Exercise objective: A word-for-word copy of the records below is needed, without the images.

Segment Start: Raw data

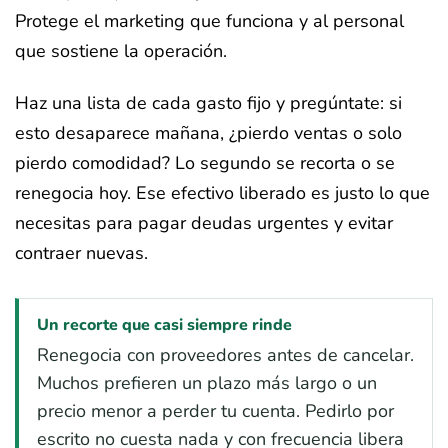
Protege el marketing que funciona y al personal
que sostiene la operación.
Haz una lista de cada gasto fijo y pregúntate: si
esto desaparece mañana, ¿pierdo ventas o solo
pierdo comodidad? Lo segundo se recorta o se
renegocia hoy. Ese efectivo liberado es justo lo que
necesitas para pagar deudas urgentes y evitar
contraer nuevas.
Un recorte que casi siempre rinde
Renegocia con proveedores antes de cancelar.
Muchos prefieren un plazo más largo o un
precio menor a perder tu cuenta. Pedirlo por
escrito no cuesta nada y con frecuencia libera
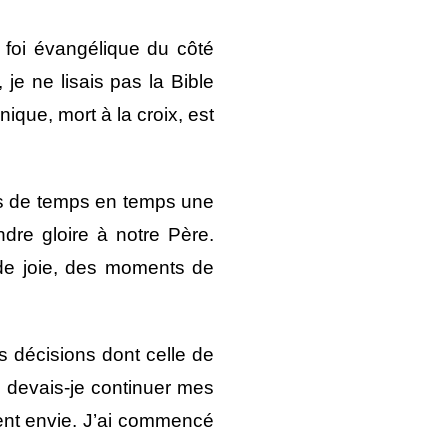
a foi évangélique du côté
, je ne lisais pas la Bible
ique, mort à la croix, est
ais de temps en temps une
dre gloire à notre Père.
 de joie, des moments de
 décisions dont celle de
: devais-je continuer mes
ment envie. J’ai commencé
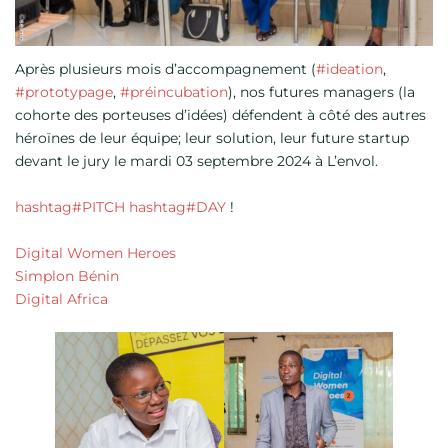
Après plusieurs mois d’accompagnement (
#ideation
,
#prototypage
,
#préincubation
), nos futures managers (la
cohorte des porteuses d’idées) défendent à côté des autres
héroïnes de leur équipe; leur solution, leur future startup
devant le jury le mardi 03 septembre 2024 à L’envol.
hashtag#PITCH
hashtag#DAY
!
Digital Women Heroes
Simplon Bénin
Digital Africa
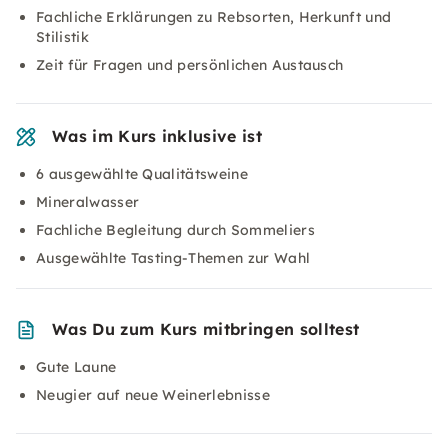
Fachliche Erklärungen zu Rebsorten, Herkunft und
Stilistik
Zeit für Fragen und persönlichen Austausch
Was im Kurs inklusive ist
6 ausgewählte Qualitätsweine
Mineralwasser
Fachliche Begleitung durch Sommeliers
Ausgewählte Tasting-Themen zur Wahl
Was Du zum Kurs mitbringen solltest
Gute Laune
Neugier auf neue Weinerlebnisse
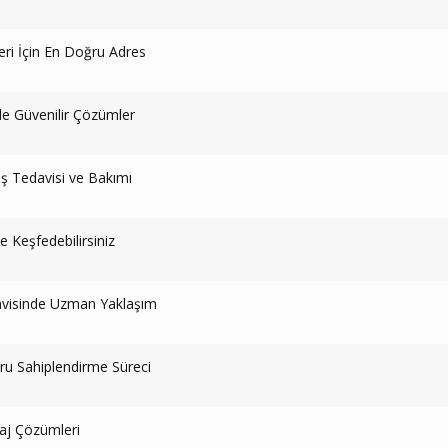
leri İçin En Doğru Adres
de Güvenilir Çözümler
iş Tedavisi ve Bakımı
e Keşfedebilirsiniz
davisinde Uzman Yaklaşım
ğru Sahiplendirme Süreci
zaj Çözümleri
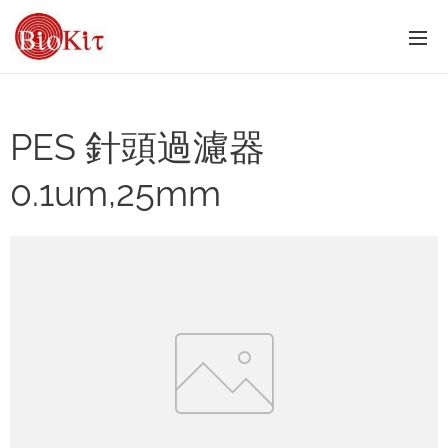
PES 針頭過濾器
0.1um,25mm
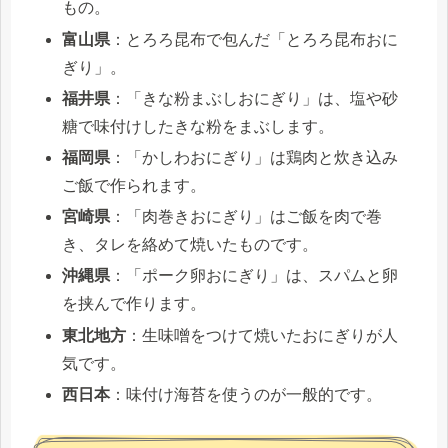
もの。
富山県
：とろろ昆布で包んだ「とろろ昆布おに
ぎり」。
福井県
：「きな粉まぶしおにぎり」は、塩や砂
糖で味付けしたきな粉をまぶします。
福岡県
：「かしわおにぎり」は鶏肉と炊き込み
ご飯で作られます。
宮崎県
：「肉巻きおにぎり」はご飯を肉で巻
き、タレを絡めて焼いたものです。
沖縄県
：「ポーク卵おにぎり」は、スパムと卵
を挟んで作ります。
東北地方
：生味噌をつけて焼いたおにぎりが人
気です。
西日本
：味付け海苔を使うのが一般的です。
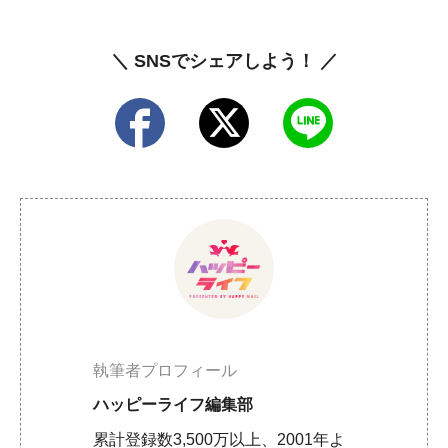
＼ SNSでシェアしよう！ ／
執筆者プロフィール
ハッピーライフ編集部
累計登録数3,500万以上、2001年よ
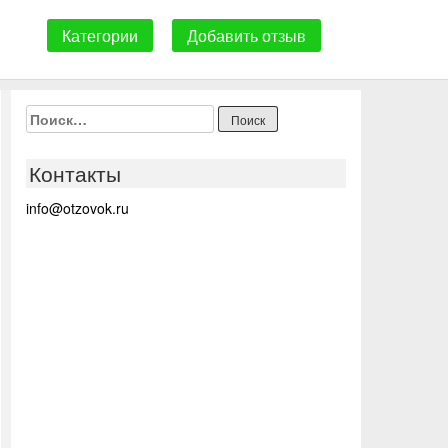
Категории
Добавить отзыв
Найти:
Контакты
info@otzovok.ru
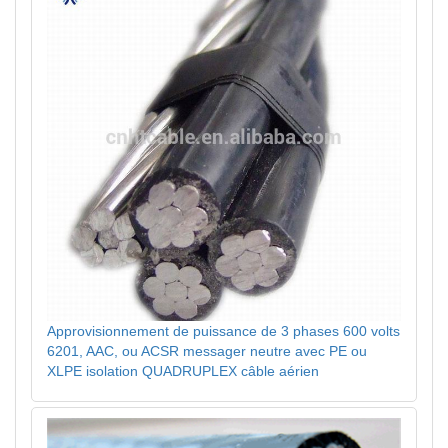
Approvisionnement de puissance de 3 phases 600 volts
6201, AAC, ou ACSR messager neutre avec PE ou
XLPE isolation QUADRUPLEX câble aérien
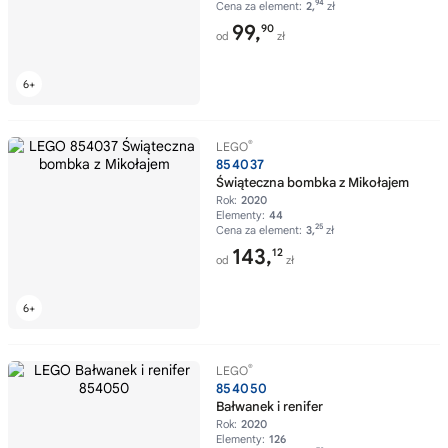
94
Cena za element:
2,
zł
99,
90
od
zł
®
LEGO
854037
Świąteczna bombka z Mikołajem
Rok:
2020
Elementy:
44
25
Cena za element:
3,
zł
143,
12
od
zł
®
LEGO
854050
Bałwanek i renifer
Rok:
2020
Elementy:
126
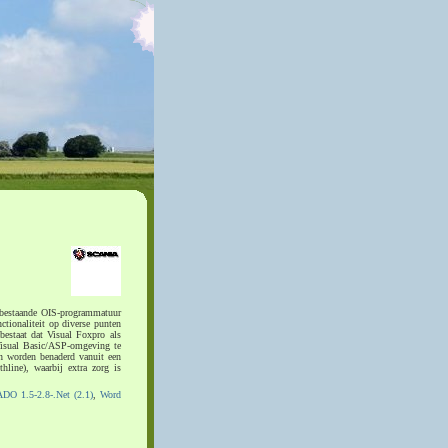
e bestaande OIS-programmatuur
ctionaliteit op diverse punten
bestaat dat Visual Foxpro als
 Visual Basic/ASP-omgeving te
n worden benaderd vanuit een
hline), waarbij extra zorg is
ADO 1.5-2.8-.Net (2.1)
,
Word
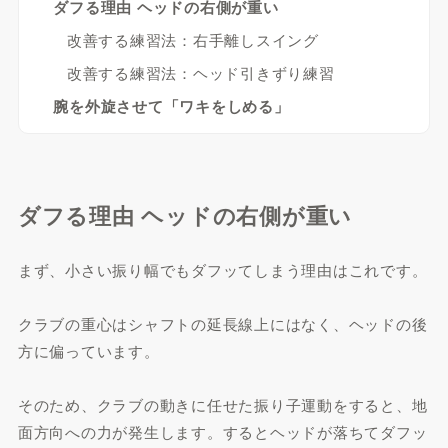
ダフる理由 ヘッドの右側が重い
改善する練習法：右手離しスイング
改善する練習法：ヘッド引きずり練習
腕を外旋させて「ワキをしめる」
ダフる理由 ヘッドの右側が重い
まず、小さい振り幅でもダフッてしまう理由はこれです。
クラブの重心はシャフトの延長線上にはなく、ヘッドの後
方に偏っています。
そのため、クラブの動きに任せた振り子運動をすると、地
面方向への力が発生します。するとヘッドが落ちてダフッ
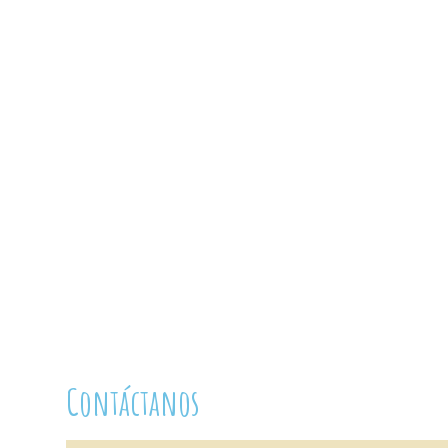
Contáctanos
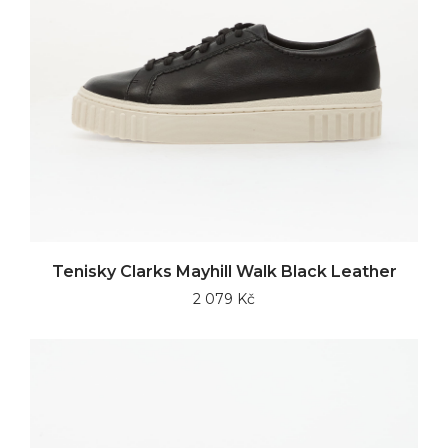
Tenisky Clarks Mayhill Walk Black Leather
2 079 Kč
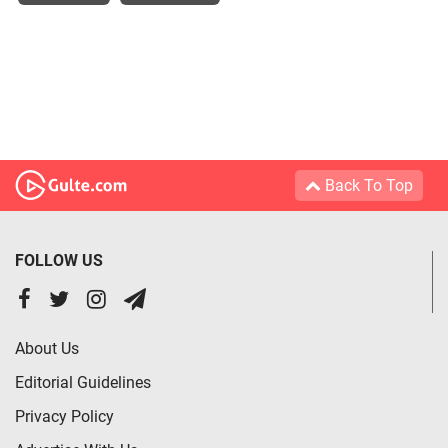
Back To Top
FOLLOW US
About Us
Editorial Guidelines
Privacy Policy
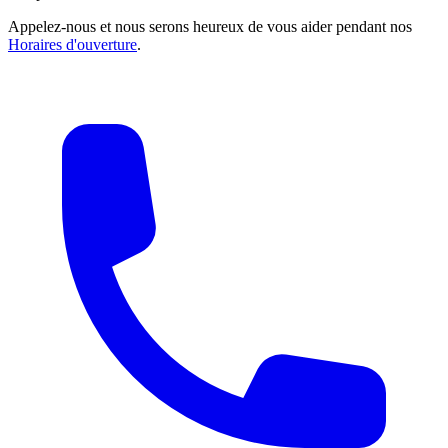
Appelez-nous et nous serons heureux de vous aider pendant nos
Horaires d'ouverture
.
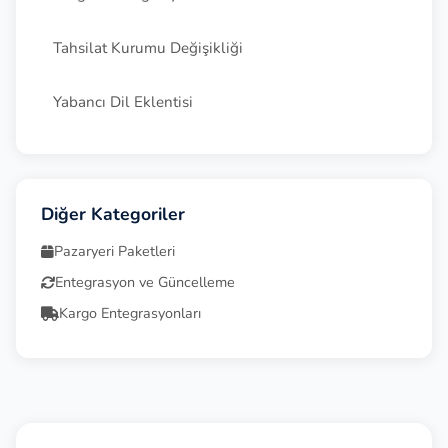
Tahsilat Kurumu Değişikliği
Yabancı Dil Eklentisi
Diğer Kategoriler
Pazaryeri Paketleri
Entegrasyon ve Güncelleme
Kargo Entegrasyonları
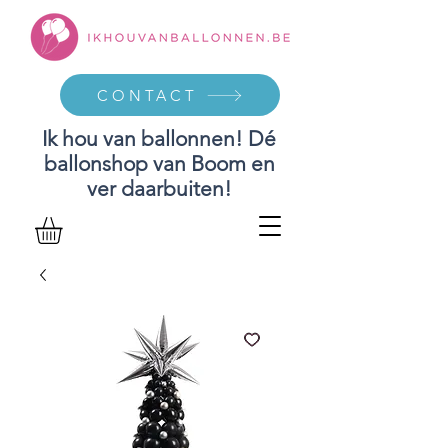
CONTACT
Ik hou van ballonnen! Dé
ballonshop van Boom en
ver daarbuiten!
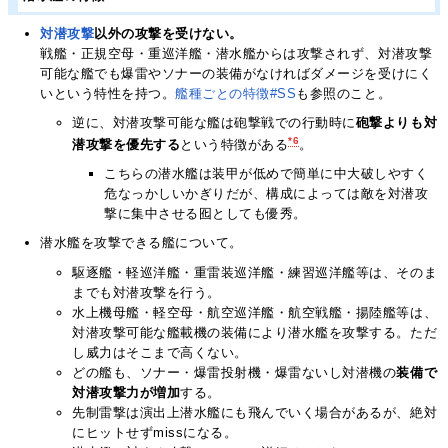
対潜攻撃
以外の攻撃を受けない。
戦艦・正規空母・重巡洋艦・潜水艦からは攻撃されず、対潜攻撃
可能な艦でも爆雷やソナーの装備がなければダメージを受けにく
いという特性を持つ。
艦種ごとの特徴#SS
も参照のこと。
逆に、対潜攻撃可能な艦は砲撃戦での行動時に
砲撃よりも対
*6
潜攻撃を優先する
という特徴がある
。
こちらの潜水艦は装甲が低めで簡単に中大破しやすく
危なっかしいかぎりだが、構成によっては敵を対潜攻
撃に集中させる囮としても優秀。
潜水艦を攻撃できる艦について。
駆逐艦・軽巡洋艦・重雷装巡洋艦・練習巡洋艦等は、そのま
までも対潜攻撃を行う。
水上機母艦・軽空母・航空巡洋艦・航空戦艦・揚陸艦等は、
対潜攻撃可能な艦載機の装備により潜水艦を攻撃する。ただ
し威力はそこまで高くない。
どの艦も、ソナー・爆雷投射機・爆雷ないし対潜機の
装備で
対潜攻撃力が増加
する。
先制雷撃は演出上潜水艦にも飛んでいく場合があるが、絶対
にヒットせずmissになる。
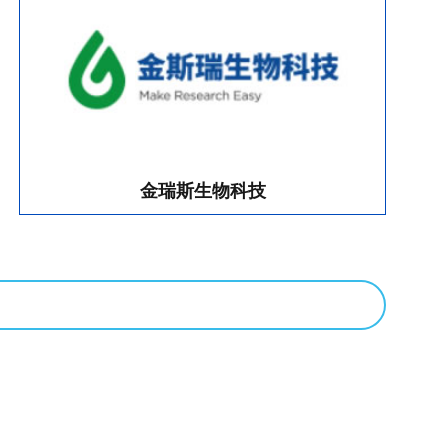
金瑞斯生物科技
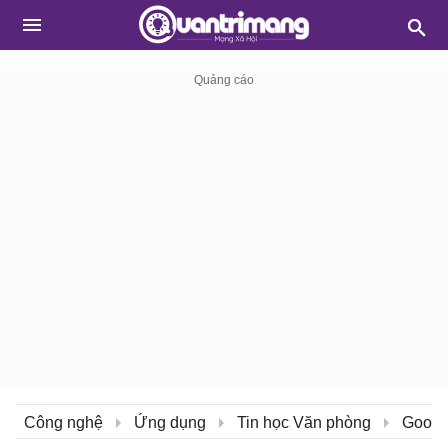
Công nghệ
Ứng dụng
Tin học Văn phòng
Googl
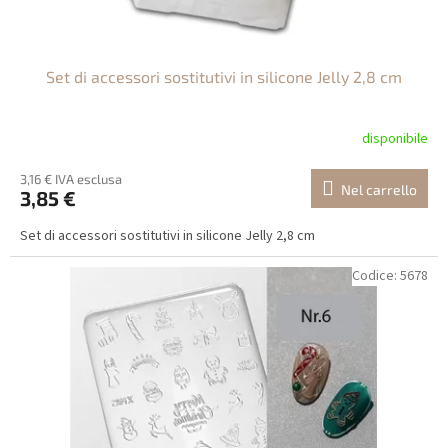
d
o
t
Set di accessori sostitutivi in silicone Jelly 2,8 cm
t
i
disponibile
3,16 € IVA esclusa
Nel carrello
3,85 €
Set di accessori sostitutivi in silicone Jelly 2,8 cm
Codice:
5678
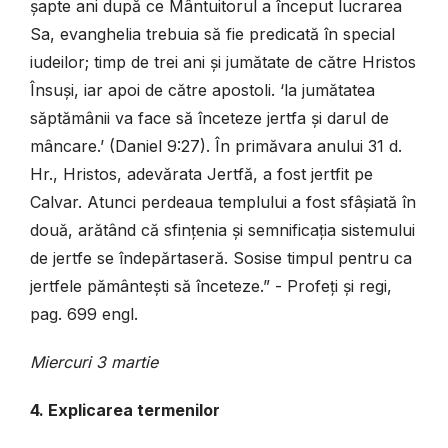
șapte ani după ce Mântuitorul a început lucrarea
Sa, evanghelia trebuia să fie predicată în special
iudeilor; timp de trei ani și jumătate de către Hristos
Însuși, iar apoi de către apostoli.
‘la jumătatea
săptămânii va face să înceteze jertfa și darul de
mâncare.’ (Daniel 9:27). În primăvara anului 31 d.
Hr., Hristos, adevărata Jertfă, a fost jertfit pe
Calvar. Atunci perdeaua templului a fost sfâșiată în
două, arătând că sfințenia și semnificația sistemului
de jertfe se îndepărtaseră. Sosise timpul pentru ca
jertfele pământești să înceteze.” - Profeți și regi,
pag. 699 engl.
Miercuri 3 martie
4. Explicarea termenilor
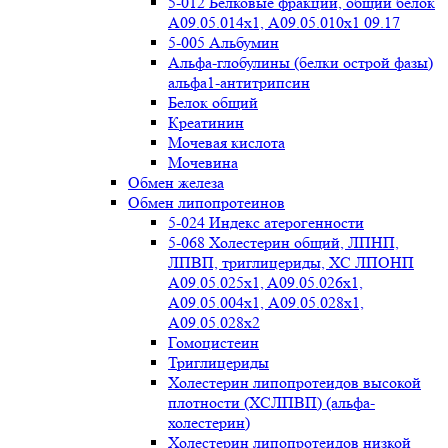
5-012 Белковые фракции, общий белок
А09.05.014х1, А09.05.010х1 09.17
5-005 Альбумин
Альфа-глобулины (белки острой фазы)
альфа1-антитрипсин
Белок общий
Креатинин
Мочевая кислота
Мочевина
Обмен железа
Обмен липопротеинов
5-024 Индекс атерогенности
5-068 Холестерин общий, ЛПНП,
ЛПВП, триглицериды, ХС ЛПОНП
А09.05.025x1, A09.05.026х1,
А09.05.004х1, А09.05.028х1,
А09.05.028х2
Гомоцистеин
Триглицериды
Холестерин липопротеидов высокой
плотности (ХСЛПВП) (альфа-
холестерин)
Холестерин липопротеидов низкой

Segment End: Raw data

Result for this exercise:
Protege el marketing que funciona y al personal
que sostiene la operación.
Haz una lista de cada gasto fijo y pregúntate: si
esto desaparece mañana, ¿pierdo ventas o solo
pierdo comodidad? Lo segundo se recorta o se
renegocia hoy. Ese efectivo liberado es justo lo que
necesitas para pagar deudas urgentes y evitar
contraer nuevas.
Un recorte que casi siempre rinde
Renegocia con proveedores antes de cancelar.
Muchos prefieren un plazo más largo o un
precio menor a perder tu cuenta. Pedirlo por
escrito no cuesta nada y con frecuencia libera
a foi évangélique du côté
, je ne lisais pas la Bible
ique, mort à la croix, est
ais de temps en temps une
dre gloire à notre Père.
 de joie, des moments de
 décisions dont celle de
: devais-je continuer mes
ment envie. J’ai commencé
Après plusieurs mois d’accompagnement (
#ideation
,
#prototypage
,
#préincubation
), nos futures managers (la
cohorte des porteuses d’idées) défendent à côté des autres
héroïnes de leur équipe; leur solution, leur future startup
devant le jury le mardi 03 septembre 2024 à L’envol.
hashtag#PITCH
hashtag#DAY
!
Digital Women Heroes
Simplon Bénin
Digital Africa
Fachliche Erklärungen zu Rebsorten, Herkunft und
Stilistik
Zeit für Fragen und persönlichen Austausch
Was im Kurs inklusive ist
6 ausgewählte Qualitätsweine
Mineralwasser
Fachliche Begleitung durch Sommeliers
Ausgewählte Tasting-Themen zur Wahl
Was Du zum Kurs mitbringen solltest
Gute Laune
Neugier auf neue Weinerlebnisse
leri İçin En Doğru Adres
de Güvenilir Çözümler
iş Tedavisi ve Bakımı
e Keşfedebilirsiniz
davisinde Uzman Yaklaşım
ğru Sahiplendirme Süreci
zaj Çözümleri
PES 針頭過濾器
0.1um,25mm
もの。
富山県
：とろろ昆布で包んだ「とろろ昆布おに
ぎり」。
福井県
：「きな粉まぶしおにぎり」は、塩や砂
糖で味付けしたきな粉をまぶします。
福岡県
：「かしわおにぎり」は鶏肉と炊き込み
ご飯で作られます。
宮崎県
：「肉巻きおにぎり」はご飯を肉で巻
き、タレを絡めて焼いたものです。
沖縄県
：「ポーク卵おにぎり」は、スパムと卵
を挟んで作ります。
東北地方
：生味噌をつけて焼いたおにぎりが人
気です。
西日本
：味付け海苔を使うのが一般的です。
＼ SNSでシェアしよう！ ／
執筆者プロフィール
ハッピーライフ編集部
累計登録数3,500万以上、2001年よ
Категории
Добавить отзыв
Найти:
Контакты
info@otzovok.ru
Approvisionnement de puissance de 3 phases 600 volts
6201, AAC, ou ACSR messager neutre avec PE ou
XLPE isolation QUADRUPLEX câble aérien
94
Cena za element:
2,
zł
99,
90
od
zł
®
LEGO
854037
Świąteczna bombka z Mikołajem
Rok:
2020
Elementy:
44
25
Cena za element:
3,
zł
143,
12
od
zł
®
LEGO
854050
Bałwanek i renifer
Rok:
2020
Elementy:
126
e bestaande OIS-programmatuur
ctionaliteit op diverse punten
bestaat dat Visual Foxpro als
 Visual Basic/ASP-omgeving te
n worden benaderd vanuit een
hline), waarbij extra zorg is
ADO 1.5-2.8-.Net (2.1)
,
Word
ダフる理由 ヘッドの右側が重い
改善する練習法：右手離しスイング
改善する練習法：ヘッド引きずり練習
腕を外旋させて「ワキをしめる」
ダフる理由 ヘッドの右側が重い
まず、小さい振り幅でもダフッてしまう理由はこれです。
クラブの重心はシャフトの延長線上にはなく、ヘッドの後
方に偏っています。
そのため、クラブの動きに任せた振り子運動をすると、地
面方向への力が発生します。するとヘッドが落ちてダフッ
Contáctanos
Tenisky Clarks Mayhill Walk Black Leather
2 079 Kč
Back To Top
FOLLOW US
About Us
Editorial Guidelines
Privacy Policy
Appelez-nous et nous serons heureux de vous aider pendant nos
Horaires d'ouverture
.
Tahsilat Kurumu Değişikliği
Yabancı Dil Eklentisi
Diğer Kategoriler
Pazaryeri Paketleri
Entegrasyon ve Güncelleme
Kargo Entegrasyonları
CONTACT
Ik hou van ballonnen! Dé
ballonshop van Boom en
ver daarbuiten!
対潜攻撃
以外の攻撃を受けない。
戦艦・正規空母・重巡洋艦・潜水艦からは攻撃されず、対潜攻撃
可能な艦でも爆雷やソナーの装備がなければダメージを受けにく
いという特性を持つ。
艦種ごとの特徴#SS
も参照のこと。
逆に、対潜攻撃可能な艦は砲撃戦での行動時に
砲撃よりも対
*6
潜攻撃を優先する
という特徴がある
。
こちらの潜水艦は装甲が低めで簡単に中大破しやすく
危なっかしいかぎりだが、構成によっては敵を対潜攻
撃に集中させる囮としても優秀。
潜水艦を攻撃できる艦について。
駆逐艦・軽巡洋艦・重雷装巡洋艦・練習巡洋艦等は、そのま
までも対潜攻撃を行う。
水上機母艦・軽空母・航空巡洋艦・航空戦艦・揚陸艦等は、
対潜攻撃可能な艦載機の装備により潜水艦を攻撃する。ただ
し威力はそこまで高くない。
どの艦も、ソナー・爆雷投射機・爆雷ないし対潜機の
装備で
対潜攻撃力が増加
する。
先制雷撃は演出上潜水艦にも飛んでいく場合があるが、絶対
にヒットせずmissになる。
金瑞斯生物科技
Công nghệ
Ứng dụng
Tin học Văn phòng
Googl
d
o
t
Set di accessori sostitutivi in silicone Jelly 2,8 cm
t
i
disponibile
3,16 € IVA esclusa
Nel carrello
3,85 €
Set di accessori sostitutivi in silicone Jelly 2,8 cm
Codice:
5678
șapte ani după ce Mântuitorul a început lucrarea
Sa, evanghelia trebuia să fie predicată în special
iudeilor; timp de trei ani și jumătate de către Hristos
Însuși, iar apoi de către apostoli.
‘la jumătatea
săptămânii va face să înceteze jertfa și darul de
mâncare.’ (Daniel 9:27). În primăvara anului 31 d.
Hr., Hristos, adevărata Jertfă, a fost jertfit pe
Calvar. Atunci perdeaua templului a fost sfâșiată în
două, arătând că sfințenia și semnificația sistemului
de jertfe se îndepărtaseră. Sosise timpul pentru ca
jertfele pământești să înceteze.” - Profeți și regi,
pag. 699 engl.
Miercuri 3 martie
4. Explicarea termenilor
5-012 Белковые фракции, общий белок
А09.05.014х1, А09.05.010х1 09.17
5-005 Альбумин
Альфа-глобулины (белки острой фазы)
альфа1-антитрипсин
Белок общий
Креатинин
Мочевая кислота
Мочевина
Обмен железа
Обмен липопротеинов
5-024 Индекс атерогенности
5-068 Холестерин общий, ЛПНП,
ЛПВП, триглицериды, ХС ЛПОНП
А09.05.025x1, A09.05.026х1,
А09.05.004х1, А09.05.028х1,
А09.05.028х2
Гомоцистеин
Триглицериды
Холестерин липопротеидов высокой
плотности (ХСЛПВП) (альфа-
холестерин)
Холестерин липопротеидов низкой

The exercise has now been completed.